Supplied text:
** Start **

Figure 1: An illustration of our proposed MBPTrack for 3D SOT task. MBPTrack employs a memory mechanism to propagate target cues from historical frames and then utilizes a localization head, named BPLocNet, for coarse-to-fine bounding box prediction. BPLocNet first samples reference points around each predicted target center using a bounding box prior, which adaptively covers the tracked targets of all sizes. Then, BPLocNet aggregates local features from reference points for further refinement.

Existing methods [23, 30, 34, 24, 5, 10, 36, 11] for the 3D SOT task predominantly follow the Siamese paradigm, which takes the target template cropped from the previous frame and search area in the current frame as input, and then localizes the target in an end-to-end manner using a localization network such as Region Proposal Network [22] (RPN). Different from previous methods, M2-Track [35] explicitly models the target’s motion between two successive frames and CXTrack [31] proposes to exploit the spatial contextual information across adjacent frames. Despite achieving promising results on popular datasets, the aforementioned methods propagate target cues solely from the latest frame to the current frame, thereby neglecting rich in-formation contained in other past frames. This limitation renders 3D SOT a challenging task, especially in cases of large appearance variation or target disappearance caused by occlusion. To this end, TAT [16] exploits temporal information by sampling a set of high-quality target templates cropped from historic frames for reliable target-specific feature propagation. However, neglecting information in the latest frame could result in the network failing to capture lasting appearance changes, such as the gradual sparsification of point clouds as the tracked target moves further away. TAT also ignores the contextual information around the target, which is essential for 3D SOT [31], thereby leading to limited tracking performance.

** End **

Record excerpts:
** Start **

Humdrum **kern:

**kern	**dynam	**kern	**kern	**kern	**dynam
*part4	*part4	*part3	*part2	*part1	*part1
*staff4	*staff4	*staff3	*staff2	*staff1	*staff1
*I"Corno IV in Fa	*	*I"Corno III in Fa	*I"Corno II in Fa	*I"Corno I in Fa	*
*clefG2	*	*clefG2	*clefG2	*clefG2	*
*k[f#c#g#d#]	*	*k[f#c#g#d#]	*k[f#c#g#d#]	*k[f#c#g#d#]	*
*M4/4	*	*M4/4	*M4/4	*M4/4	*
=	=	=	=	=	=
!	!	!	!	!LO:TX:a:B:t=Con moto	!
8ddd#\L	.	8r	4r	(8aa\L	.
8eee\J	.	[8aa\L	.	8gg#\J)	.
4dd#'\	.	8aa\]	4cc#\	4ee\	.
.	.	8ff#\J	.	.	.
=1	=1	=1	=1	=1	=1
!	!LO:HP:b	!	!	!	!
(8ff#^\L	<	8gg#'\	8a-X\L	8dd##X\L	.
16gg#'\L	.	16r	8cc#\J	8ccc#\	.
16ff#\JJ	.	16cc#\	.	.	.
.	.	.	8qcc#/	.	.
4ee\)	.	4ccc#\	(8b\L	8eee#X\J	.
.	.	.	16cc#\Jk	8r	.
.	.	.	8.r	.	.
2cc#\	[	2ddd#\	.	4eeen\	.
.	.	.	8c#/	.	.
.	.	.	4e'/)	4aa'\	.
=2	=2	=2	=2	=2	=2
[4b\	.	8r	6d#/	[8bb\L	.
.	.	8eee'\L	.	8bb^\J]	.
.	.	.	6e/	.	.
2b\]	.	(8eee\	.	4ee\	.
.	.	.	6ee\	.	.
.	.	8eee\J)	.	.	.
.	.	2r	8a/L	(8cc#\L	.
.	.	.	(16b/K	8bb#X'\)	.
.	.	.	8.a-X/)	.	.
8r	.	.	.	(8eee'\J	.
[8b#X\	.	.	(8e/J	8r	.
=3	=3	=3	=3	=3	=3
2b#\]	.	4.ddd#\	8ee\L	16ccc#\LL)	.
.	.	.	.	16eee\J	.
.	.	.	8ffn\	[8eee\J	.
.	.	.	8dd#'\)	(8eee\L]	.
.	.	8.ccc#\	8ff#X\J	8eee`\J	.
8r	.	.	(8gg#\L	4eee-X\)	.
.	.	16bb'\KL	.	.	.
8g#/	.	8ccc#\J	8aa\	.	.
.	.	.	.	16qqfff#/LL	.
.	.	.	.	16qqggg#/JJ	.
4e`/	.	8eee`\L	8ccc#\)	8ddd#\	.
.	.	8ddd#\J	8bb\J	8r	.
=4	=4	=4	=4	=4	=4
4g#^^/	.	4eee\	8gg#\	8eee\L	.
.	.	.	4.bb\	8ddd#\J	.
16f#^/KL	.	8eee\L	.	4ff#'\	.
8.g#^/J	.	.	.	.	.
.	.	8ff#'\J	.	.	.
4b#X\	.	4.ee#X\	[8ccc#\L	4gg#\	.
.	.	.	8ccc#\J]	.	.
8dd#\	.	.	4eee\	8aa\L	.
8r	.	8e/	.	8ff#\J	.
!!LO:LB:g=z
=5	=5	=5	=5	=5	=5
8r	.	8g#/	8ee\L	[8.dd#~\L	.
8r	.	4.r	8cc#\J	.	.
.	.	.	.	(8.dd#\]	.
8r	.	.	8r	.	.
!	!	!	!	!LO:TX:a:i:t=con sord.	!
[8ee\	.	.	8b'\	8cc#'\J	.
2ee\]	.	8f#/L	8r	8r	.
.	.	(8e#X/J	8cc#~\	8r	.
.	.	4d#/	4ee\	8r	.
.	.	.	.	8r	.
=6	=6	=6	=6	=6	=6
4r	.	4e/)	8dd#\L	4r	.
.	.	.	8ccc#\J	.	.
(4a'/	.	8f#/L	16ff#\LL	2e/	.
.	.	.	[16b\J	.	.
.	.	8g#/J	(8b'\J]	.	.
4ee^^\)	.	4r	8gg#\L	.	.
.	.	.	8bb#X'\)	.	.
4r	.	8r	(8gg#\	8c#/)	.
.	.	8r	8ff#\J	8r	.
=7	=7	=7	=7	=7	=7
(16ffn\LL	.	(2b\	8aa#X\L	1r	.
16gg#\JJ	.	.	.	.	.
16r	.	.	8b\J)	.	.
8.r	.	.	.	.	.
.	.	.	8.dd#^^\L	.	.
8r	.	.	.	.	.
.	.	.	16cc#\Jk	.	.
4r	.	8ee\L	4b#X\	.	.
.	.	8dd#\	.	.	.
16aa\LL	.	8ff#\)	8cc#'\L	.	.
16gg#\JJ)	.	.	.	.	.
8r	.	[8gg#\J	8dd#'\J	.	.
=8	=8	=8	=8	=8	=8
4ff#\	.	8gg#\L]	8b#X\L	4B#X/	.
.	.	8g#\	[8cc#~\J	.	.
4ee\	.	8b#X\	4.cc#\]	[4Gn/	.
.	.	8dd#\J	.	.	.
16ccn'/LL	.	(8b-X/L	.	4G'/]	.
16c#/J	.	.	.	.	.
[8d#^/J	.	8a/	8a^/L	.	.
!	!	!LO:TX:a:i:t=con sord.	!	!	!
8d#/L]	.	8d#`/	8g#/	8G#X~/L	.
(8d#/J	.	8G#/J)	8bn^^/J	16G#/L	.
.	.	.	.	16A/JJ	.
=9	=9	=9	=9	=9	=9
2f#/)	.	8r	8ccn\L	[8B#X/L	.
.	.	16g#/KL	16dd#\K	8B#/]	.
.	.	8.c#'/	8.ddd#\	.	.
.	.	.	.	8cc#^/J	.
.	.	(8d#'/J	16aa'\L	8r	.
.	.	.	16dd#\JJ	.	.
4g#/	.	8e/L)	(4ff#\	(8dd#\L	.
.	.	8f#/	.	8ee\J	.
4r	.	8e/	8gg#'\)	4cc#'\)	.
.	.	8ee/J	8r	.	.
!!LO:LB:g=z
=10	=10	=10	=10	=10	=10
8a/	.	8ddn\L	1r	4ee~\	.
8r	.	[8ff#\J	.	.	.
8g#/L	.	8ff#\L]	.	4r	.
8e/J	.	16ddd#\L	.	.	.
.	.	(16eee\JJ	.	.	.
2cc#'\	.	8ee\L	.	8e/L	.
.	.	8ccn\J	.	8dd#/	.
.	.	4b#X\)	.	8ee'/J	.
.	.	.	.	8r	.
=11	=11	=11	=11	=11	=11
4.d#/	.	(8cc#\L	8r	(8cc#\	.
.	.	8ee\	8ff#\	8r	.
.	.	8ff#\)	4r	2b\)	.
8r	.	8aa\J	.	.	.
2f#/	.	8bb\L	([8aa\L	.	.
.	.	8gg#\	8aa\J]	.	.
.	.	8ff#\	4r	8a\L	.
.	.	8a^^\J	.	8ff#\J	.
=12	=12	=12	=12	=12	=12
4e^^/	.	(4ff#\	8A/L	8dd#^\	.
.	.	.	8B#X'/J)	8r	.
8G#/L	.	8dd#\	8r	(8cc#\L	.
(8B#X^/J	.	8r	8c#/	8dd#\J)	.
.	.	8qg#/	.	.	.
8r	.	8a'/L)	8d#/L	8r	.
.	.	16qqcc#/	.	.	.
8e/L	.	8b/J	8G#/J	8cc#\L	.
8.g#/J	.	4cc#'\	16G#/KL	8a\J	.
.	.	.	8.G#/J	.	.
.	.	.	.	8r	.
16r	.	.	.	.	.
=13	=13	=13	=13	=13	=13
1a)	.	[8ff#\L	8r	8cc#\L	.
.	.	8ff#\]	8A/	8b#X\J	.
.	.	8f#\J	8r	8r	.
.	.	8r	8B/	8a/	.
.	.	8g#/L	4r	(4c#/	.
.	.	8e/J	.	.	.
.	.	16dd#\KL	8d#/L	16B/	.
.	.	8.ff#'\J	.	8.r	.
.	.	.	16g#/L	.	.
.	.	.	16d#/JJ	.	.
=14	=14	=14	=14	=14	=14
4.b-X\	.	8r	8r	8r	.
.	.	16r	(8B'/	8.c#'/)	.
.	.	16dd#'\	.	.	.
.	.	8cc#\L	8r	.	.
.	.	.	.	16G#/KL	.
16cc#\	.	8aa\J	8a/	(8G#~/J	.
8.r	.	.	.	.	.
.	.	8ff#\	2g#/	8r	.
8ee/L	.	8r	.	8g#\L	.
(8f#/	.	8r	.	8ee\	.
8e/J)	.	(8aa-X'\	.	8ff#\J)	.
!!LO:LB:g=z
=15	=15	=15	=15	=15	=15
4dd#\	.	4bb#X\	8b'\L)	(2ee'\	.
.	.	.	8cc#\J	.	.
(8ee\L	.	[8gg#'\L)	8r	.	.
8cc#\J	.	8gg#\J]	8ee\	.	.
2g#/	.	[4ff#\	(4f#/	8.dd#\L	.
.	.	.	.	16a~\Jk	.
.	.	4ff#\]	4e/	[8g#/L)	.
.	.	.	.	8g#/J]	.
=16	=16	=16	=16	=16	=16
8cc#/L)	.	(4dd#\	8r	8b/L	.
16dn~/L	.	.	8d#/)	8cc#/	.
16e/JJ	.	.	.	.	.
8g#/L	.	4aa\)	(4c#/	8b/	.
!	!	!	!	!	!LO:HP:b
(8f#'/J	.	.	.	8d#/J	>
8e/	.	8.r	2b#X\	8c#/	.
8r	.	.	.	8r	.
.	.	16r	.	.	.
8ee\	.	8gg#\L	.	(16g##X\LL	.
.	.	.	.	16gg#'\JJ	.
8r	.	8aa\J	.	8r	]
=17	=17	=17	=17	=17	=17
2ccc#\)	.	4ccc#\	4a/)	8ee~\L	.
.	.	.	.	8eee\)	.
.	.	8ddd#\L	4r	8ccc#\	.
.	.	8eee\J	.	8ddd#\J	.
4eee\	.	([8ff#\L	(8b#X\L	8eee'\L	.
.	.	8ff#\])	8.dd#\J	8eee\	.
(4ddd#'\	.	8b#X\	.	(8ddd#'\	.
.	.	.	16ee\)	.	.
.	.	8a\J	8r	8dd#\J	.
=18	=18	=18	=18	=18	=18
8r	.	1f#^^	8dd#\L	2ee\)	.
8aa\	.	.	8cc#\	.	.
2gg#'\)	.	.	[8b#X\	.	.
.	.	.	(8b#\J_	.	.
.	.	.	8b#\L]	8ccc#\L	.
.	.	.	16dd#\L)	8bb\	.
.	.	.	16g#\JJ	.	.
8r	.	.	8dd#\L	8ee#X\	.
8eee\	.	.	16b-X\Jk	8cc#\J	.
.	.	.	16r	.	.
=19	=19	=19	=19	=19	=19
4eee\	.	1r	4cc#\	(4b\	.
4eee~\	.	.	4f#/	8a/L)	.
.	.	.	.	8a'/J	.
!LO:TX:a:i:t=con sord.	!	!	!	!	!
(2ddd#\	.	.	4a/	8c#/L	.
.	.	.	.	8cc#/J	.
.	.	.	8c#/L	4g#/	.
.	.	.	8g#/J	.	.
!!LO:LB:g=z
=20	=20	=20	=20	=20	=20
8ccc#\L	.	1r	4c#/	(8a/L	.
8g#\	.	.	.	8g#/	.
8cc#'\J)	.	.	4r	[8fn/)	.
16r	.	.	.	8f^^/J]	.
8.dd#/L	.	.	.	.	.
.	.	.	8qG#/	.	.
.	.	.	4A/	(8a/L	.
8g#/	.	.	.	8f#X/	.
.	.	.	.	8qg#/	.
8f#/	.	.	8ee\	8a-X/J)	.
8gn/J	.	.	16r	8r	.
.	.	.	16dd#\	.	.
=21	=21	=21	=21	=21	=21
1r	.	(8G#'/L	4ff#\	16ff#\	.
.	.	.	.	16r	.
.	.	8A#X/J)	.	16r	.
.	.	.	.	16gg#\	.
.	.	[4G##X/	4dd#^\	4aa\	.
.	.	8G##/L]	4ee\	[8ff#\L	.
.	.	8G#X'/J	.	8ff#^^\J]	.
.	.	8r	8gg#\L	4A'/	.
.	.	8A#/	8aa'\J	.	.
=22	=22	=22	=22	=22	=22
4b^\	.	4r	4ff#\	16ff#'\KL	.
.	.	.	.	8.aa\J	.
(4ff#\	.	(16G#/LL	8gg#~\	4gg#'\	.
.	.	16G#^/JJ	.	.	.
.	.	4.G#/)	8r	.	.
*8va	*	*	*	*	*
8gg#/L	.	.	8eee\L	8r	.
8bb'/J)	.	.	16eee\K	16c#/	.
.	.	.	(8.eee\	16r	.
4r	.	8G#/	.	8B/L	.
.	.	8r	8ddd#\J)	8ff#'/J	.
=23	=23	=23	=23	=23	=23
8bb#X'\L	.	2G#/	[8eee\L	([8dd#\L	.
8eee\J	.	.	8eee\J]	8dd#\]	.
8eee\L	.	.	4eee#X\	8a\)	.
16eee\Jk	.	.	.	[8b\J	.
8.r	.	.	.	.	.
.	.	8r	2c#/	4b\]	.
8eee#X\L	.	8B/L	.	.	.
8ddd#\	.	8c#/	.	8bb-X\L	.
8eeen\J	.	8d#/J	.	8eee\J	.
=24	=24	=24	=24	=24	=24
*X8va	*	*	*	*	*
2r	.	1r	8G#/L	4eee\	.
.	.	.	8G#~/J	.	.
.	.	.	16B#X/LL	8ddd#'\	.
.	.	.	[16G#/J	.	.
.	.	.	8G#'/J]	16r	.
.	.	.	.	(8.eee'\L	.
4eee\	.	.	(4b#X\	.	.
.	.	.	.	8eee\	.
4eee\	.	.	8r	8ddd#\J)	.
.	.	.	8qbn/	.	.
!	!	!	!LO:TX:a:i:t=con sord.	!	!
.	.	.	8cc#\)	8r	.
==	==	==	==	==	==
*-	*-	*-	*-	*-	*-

** End **

Tasks for this exercise:
**A)** Answer these questions from the MBPTrack passage:
(i) What does BPLocNet use to sample reference points around each predicted target center?
(ii) What does M2-Track explicitly model?
(iii) What does TAT sample to exploit temporal information?
**B)** Resume the MBPTrack passage on 3D single object tracking after its last sentence.
The lines play no part in this work.

Per-task answers:
**A)**
(i) A bounding box prior.
(ii) The target's motion between two successive frames.
(iii) A set of high-quality target templates cropped from historic frames.

**B)**
In addition, the substantial differences in size and geometry across the various categories of tracked targets also pose challenges for 3D SOT, which has been overlooked by previous works. The localization networks adopted in existing methods can be categorized into two paradigms, namely point-based [36, 31, 23] and voxel-based [10]. For voxel-based localization heads like V2B [10], tracked targets with simple shapes and large sizes such as vehicles, can fit well in voxels, leading to more precise localization than point-based heads such as X-RPN [31]. However, for categories such as pedestrians, which have complex geometries and small sizes, voxelization leads to considerable information loss, thereby degrading tracking performance. As mentioned in V2B [10], the choice of different voxel sizes can significantly impact tracking performance.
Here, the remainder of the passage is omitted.